I've also wrapped the XP Picture and Fax viewer as another plugin, but am having a few problems with that so I'm not sure if I'll end up writing my own image viewer. Multipage TIFFs would be nice, though.
Plugins can expose their own toolbars - hence the text file has a dropdown button with a list of encodings, which has been very handy for those hundreds of DOS text files I have knocking around.
The library is stored in an XML document, and I'm intending on devising a format for easy distribution of documentation - probably something as simple as a Zip archive containing the relevant files and a small XML document that can be merged with the main library one.
Two nifty links, if you didn't know about them already - famfamfam's glorious "Silk Icons" set and the oh-so-useful SkyBound Visual styles (notice how my tabs on the left of the screenshots render correctly, even though they're upside down).
It lives..!
Wednesday, 25th October 2006
Thanks for the support, MrEvil, and thanks for noticing my rather dead tutorials section, linkofazeroth. ![]()
Sadly, I've been horribly busy recently - and so very little progress on any project. However, Brass 2 is starting to come together...
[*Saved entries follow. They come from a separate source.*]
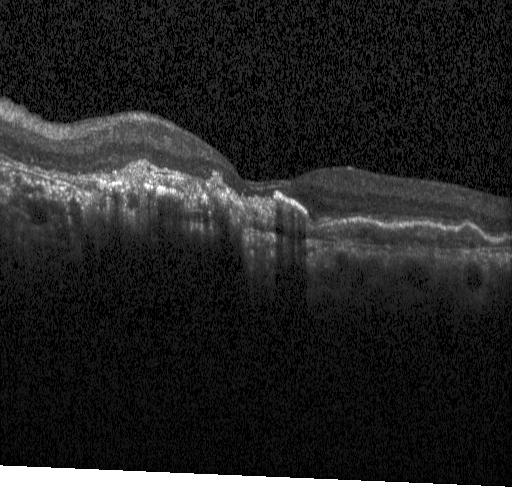

Retinal OCT B-scan.
Impression: a choroidal neovascular membrane.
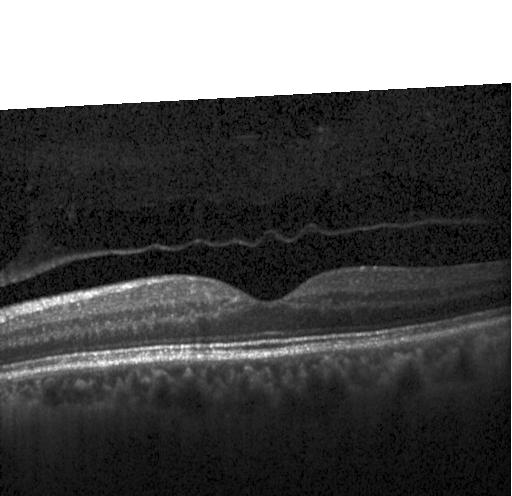
Optical coherence tomography scan · SD-OCT · acquired on a Heidelberg Spectralis — Diagnosis: no choroidal neovascularization, diabetic macular edema, or drusen.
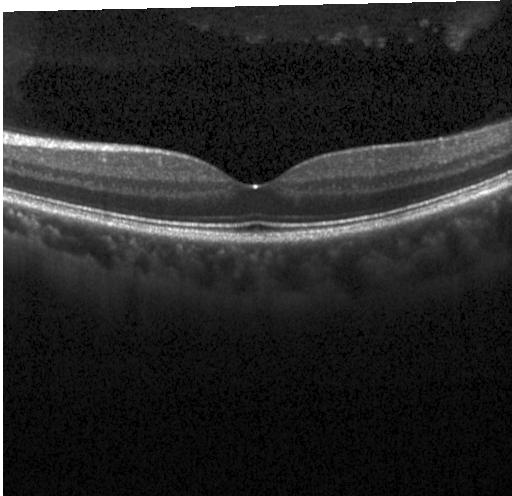

OCT scan showing neither choroidal neovascularization, diabetic macular edema, nor drusen.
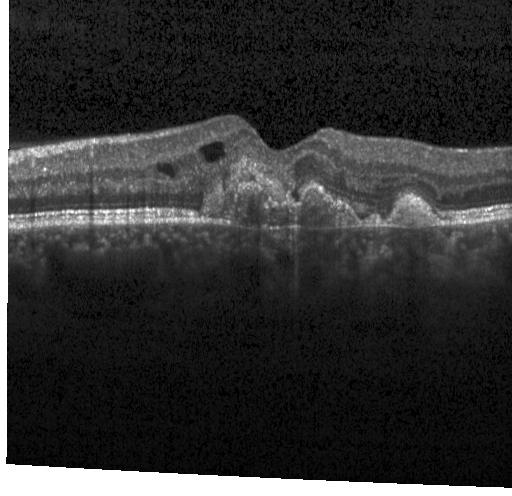

Impression: a choroidal neovascular membrane.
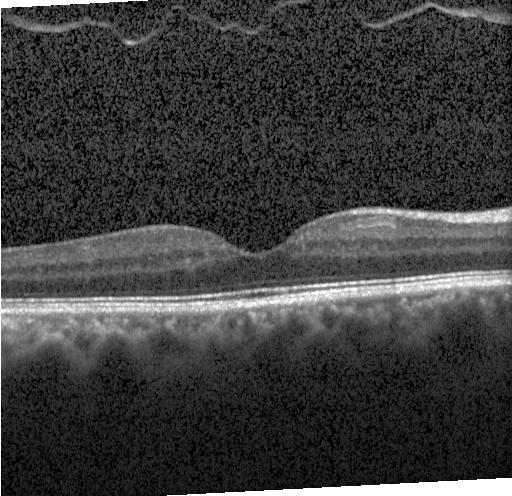
Spectral-domain OCT, optical coherence tomography B-scan
The scan shows no choroidal neovascularization, diabetic macular edema, or drusen.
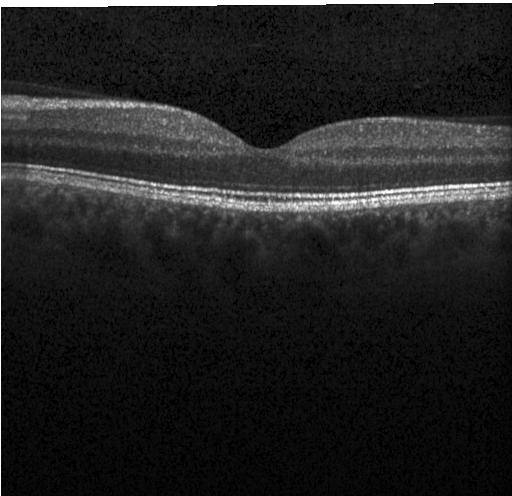
Impression: no evidence of CNV, DME, or drusen.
Can you guess which device the code is for?
Well, it'll never be an IOTD, but it's something. With the syntax fixed, it does actually work (and outputs a valid binary). I've been trying to work out the syntax used (with valuable input from CoBB over at MaxCoderz). Currently it operates by loading the entire document, trying to work out what each "command" is, before running it and executing the various commands. This has one big problem I can see - macros won't work, as they need to operate on the tokens before they're executed. This is fine, but to declare a macro you'd need to use, for example, a .define directive - which doesn't get executed until long after the source has been loaded and broken into tokens, expressions and commands.
Lack of macros and a horribly incomplete Z80 assembler plugin mean that so far I've been unable to test alongside old calculator Z80 source.
Latenite and Brass 2
Wednesday, 11th October 2006
Both Latenite and Brass are getting a significant upgrade - and both are being written from scratch.
Both will sport a plugin-based architecture. This is most obvious with Brass - where pretty much everything - be it an assembler plugin or output plugin - can be extended by writing your own custom plugins. All Brass does is parse the basic syntax and pass it to the various plugins to work out what to do with it!
Latenite will load Brass and use it to provide feedback - such as error reporting and syntax highlighting - directly to the user.
General discussion is handled here; for what I mean with regards to Brass plugins, there's this post.
The basic idea is that you can plug in your own assembler and use it alongside Brass and Latenite.